## WORK TASK
Please find all lines in the data that hold the string "einen" and copy them.

(Saved data entries)

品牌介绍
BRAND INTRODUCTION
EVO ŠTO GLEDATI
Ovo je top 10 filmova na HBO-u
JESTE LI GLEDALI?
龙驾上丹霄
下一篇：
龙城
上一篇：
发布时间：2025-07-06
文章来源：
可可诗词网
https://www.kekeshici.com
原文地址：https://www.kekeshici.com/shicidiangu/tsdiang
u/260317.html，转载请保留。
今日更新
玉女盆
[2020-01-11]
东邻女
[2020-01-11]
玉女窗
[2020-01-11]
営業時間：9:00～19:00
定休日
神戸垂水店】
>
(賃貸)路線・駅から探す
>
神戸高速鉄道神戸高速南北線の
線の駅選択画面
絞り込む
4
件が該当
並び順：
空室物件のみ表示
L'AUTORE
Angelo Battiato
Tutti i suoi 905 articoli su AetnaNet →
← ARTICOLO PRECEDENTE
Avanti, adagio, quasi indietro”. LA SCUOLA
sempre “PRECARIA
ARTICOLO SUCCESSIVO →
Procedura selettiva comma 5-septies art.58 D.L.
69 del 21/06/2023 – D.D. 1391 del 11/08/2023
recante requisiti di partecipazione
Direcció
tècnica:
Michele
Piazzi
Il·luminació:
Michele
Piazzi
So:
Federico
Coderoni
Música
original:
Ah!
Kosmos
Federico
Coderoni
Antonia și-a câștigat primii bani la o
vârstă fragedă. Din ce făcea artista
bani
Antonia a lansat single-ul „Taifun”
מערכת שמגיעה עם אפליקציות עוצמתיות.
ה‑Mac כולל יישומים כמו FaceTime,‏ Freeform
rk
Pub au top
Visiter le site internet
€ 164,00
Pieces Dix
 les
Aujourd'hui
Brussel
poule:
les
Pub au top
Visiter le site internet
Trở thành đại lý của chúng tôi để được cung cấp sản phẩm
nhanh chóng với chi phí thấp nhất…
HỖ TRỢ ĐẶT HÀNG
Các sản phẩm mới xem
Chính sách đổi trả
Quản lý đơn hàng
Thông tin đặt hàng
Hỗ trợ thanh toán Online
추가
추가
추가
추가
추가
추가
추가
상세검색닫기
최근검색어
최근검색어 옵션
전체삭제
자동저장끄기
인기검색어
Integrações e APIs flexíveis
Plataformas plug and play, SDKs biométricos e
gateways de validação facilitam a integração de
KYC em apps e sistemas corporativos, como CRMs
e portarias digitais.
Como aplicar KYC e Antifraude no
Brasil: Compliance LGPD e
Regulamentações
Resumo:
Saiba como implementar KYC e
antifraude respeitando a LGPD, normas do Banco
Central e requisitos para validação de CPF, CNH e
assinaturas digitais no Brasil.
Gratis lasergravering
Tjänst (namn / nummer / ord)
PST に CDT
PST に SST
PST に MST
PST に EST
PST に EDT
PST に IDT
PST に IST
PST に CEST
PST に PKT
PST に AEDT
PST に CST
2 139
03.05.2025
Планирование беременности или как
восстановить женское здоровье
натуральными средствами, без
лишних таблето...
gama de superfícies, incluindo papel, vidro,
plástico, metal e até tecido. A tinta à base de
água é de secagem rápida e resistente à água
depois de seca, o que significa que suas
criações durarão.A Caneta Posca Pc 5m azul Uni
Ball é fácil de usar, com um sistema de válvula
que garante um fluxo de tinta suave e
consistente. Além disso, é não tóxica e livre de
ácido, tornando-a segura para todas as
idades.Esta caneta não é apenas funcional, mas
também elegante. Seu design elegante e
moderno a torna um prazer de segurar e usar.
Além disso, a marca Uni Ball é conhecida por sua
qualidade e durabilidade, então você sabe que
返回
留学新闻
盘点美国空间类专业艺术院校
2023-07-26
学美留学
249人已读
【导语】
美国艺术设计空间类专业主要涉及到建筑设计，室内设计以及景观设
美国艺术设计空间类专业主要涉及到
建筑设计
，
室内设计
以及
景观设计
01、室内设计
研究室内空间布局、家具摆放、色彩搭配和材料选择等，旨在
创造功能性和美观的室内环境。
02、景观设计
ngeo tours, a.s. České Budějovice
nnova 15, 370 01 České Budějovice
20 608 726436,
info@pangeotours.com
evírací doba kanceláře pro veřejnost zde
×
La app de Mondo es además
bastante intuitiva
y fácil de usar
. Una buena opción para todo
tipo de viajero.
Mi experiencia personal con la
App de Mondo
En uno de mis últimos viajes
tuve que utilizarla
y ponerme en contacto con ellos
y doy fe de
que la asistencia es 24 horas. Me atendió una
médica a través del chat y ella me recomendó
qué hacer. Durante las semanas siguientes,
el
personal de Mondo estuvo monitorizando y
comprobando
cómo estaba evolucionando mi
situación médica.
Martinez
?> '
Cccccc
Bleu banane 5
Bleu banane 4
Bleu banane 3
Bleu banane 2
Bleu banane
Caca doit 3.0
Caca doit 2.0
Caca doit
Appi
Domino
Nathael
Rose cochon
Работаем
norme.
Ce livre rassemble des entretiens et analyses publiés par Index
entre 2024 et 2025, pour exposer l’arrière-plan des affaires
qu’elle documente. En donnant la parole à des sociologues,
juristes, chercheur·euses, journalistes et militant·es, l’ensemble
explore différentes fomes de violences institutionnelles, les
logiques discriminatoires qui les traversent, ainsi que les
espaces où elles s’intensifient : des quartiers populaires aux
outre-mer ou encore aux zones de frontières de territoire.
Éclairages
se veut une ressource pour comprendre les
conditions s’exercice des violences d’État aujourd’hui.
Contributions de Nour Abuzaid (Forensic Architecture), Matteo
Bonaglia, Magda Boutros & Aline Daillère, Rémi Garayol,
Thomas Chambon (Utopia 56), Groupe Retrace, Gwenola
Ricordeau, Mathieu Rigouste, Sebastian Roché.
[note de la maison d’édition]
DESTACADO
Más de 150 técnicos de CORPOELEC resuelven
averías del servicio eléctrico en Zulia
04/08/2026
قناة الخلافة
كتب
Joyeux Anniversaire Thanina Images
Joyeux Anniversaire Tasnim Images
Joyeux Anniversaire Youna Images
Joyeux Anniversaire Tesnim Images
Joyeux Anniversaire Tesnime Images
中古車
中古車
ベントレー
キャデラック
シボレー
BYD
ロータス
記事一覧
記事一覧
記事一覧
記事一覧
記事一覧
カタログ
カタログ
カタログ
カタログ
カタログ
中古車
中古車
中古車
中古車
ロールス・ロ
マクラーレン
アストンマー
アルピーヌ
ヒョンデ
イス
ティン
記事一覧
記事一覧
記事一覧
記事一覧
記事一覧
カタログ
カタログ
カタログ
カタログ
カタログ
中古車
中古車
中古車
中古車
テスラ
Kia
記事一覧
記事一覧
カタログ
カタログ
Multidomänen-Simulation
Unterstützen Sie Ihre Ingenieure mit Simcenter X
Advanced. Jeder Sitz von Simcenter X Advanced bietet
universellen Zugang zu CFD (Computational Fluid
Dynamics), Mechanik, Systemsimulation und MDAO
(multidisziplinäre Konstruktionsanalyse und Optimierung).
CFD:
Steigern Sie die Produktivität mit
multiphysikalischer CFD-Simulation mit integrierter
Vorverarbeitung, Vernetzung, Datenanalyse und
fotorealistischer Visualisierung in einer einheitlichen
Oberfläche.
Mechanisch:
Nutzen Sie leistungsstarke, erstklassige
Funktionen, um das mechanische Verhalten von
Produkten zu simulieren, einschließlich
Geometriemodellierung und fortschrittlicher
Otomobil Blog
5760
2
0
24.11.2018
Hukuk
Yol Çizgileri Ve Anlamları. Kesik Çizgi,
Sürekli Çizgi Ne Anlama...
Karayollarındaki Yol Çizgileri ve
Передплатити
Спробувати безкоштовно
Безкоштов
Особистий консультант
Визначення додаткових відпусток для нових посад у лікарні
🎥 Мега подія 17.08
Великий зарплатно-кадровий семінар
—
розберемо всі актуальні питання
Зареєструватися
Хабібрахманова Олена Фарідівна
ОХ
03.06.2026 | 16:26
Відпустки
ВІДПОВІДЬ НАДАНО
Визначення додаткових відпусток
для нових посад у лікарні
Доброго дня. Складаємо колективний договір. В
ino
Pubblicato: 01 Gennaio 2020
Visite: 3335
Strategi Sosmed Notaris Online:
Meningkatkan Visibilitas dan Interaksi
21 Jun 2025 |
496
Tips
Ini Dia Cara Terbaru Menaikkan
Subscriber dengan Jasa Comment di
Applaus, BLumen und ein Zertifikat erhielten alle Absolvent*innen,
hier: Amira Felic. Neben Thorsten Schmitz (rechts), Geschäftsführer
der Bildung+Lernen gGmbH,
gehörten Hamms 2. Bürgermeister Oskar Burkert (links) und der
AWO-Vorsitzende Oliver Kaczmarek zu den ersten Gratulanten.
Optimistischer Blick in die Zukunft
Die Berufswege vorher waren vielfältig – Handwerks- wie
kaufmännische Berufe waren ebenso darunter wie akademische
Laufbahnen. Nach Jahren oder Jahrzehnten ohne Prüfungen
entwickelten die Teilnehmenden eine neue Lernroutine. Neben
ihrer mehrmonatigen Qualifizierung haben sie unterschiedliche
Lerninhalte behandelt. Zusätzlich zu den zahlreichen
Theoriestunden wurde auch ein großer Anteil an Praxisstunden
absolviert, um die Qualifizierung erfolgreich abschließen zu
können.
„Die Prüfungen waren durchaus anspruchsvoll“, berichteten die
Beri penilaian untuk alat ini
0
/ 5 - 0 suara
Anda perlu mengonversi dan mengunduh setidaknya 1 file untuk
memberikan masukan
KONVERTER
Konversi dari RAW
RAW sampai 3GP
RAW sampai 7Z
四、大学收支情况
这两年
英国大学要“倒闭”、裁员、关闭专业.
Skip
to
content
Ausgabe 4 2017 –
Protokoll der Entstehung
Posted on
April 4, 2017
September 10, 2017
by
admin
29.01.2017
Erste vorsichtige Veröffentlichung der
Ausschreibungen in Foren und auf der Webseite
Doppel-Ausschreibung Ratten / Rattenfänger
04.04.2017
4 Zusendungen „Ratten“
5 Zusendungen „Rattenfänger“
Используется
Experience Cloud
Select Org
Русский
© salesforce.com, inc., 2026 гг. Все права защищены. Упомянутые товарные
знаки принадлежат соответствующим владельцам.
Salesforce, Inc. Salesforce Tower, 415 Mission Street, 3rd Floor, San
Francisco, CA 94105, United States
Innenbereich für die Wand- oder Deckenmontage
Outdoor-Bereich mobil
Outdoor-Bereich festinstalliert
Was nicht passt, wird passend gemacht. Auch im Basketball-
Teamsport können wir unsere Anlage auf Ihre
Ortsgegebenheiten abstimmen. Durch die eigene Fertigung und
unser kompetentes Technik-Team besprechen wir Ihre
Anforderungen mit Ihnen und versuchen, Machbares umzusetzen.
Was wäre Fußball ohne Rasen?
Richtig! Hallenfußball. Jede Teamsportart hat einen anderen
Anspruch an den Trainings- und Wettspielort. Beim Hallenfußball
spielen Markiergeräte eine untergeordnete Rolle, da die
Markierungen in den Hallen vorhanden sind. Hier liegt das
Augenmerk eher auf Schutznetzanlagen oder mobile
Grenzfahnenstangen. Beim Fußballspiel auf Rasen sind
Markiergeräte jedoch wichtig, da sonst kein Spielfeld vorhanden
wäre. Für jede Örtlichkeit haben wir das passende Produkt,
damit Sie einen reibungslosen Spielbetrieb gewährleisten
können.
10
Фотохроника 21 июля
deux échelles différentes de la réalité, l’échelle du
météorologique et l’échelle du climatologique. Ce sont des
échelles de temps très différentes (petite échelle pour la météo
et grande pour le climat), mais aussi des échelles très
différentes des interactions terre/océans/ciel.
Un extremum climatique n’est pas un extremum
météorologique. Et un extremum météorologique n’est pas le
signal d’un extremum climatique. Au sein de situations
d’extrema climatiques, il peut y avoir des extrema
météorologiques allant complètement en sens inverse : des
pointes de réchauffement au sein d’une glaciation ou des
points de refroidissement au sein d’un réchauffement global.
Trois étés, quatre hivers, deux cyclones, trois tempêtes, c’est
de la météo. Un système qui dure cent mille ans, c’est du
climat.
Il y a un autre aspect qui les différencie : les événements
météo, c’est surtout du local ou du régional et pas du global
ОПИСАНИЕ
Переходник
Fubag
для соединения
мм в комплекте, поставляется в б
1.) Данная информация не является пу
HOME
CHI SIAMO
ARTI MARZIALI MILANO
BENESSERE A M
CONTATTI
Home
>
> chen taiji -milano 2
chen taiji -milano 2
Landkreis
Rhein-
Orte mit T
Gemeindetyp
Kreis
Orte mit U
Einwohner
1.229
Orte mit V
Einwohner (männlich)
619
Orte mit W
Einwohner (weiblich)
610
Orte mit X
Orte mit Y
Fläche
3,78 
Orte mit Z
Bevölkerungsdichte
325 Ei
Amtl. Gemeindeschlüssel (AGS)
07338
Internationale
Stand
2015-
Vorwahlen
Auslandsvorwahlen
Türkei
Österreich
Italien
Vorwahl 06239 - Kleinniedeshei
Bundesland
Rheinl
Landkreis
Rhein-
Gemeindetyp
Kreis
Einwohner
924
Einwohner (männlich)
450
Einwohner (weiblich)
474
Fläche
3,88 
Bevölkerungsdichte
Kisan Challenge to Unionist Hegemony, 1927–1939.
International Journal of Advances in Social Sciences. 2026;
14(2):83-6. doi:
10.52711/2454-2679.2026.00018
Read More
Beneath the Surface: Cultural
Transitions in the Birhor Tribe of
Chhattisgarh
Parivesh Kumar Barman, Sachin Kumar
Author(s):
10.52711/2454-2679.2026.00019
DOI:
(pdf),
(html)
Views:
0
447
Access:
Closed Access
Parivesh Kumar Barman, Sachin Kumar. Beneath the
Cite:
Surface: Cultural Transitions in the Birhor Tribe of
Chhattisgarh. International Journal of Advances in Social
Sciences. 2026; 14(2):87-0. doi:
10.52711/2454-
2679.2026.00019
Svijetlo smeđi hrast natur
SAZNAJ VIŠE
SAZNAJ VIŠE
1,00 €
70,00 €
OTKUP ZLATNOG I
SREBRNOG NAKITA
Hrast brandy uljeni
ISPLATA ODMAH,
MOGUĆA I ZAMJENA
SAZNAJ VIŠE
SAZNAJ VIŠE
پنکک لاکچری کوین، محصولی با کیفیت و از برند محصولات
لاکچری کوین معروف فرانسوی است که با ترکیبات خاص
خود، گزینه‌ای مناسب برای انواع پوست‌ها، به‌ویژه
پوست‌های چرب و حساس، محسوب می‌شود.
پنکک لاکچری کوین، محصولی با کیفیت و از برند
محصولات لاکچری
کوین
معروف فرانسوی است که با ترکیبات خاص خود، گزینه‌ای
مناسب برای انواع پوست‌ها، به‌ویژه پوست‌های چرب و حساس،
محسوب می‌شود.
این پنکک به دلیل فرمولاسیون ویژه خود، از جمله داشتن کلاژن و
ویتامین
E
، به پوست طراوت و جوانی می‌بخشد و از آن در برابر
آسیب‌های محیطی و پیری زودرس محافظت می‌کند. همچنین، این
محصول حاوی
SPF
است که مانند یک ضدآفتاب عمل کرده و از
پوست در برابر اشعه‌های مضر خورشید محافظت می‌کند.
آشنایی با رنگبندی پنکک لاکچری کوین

## REPLY
Richtig! Hallenfußball. Jede Teamsportart hat einen anderen
damit Sie einen reibungslosen Spielbetrieb gewährleisten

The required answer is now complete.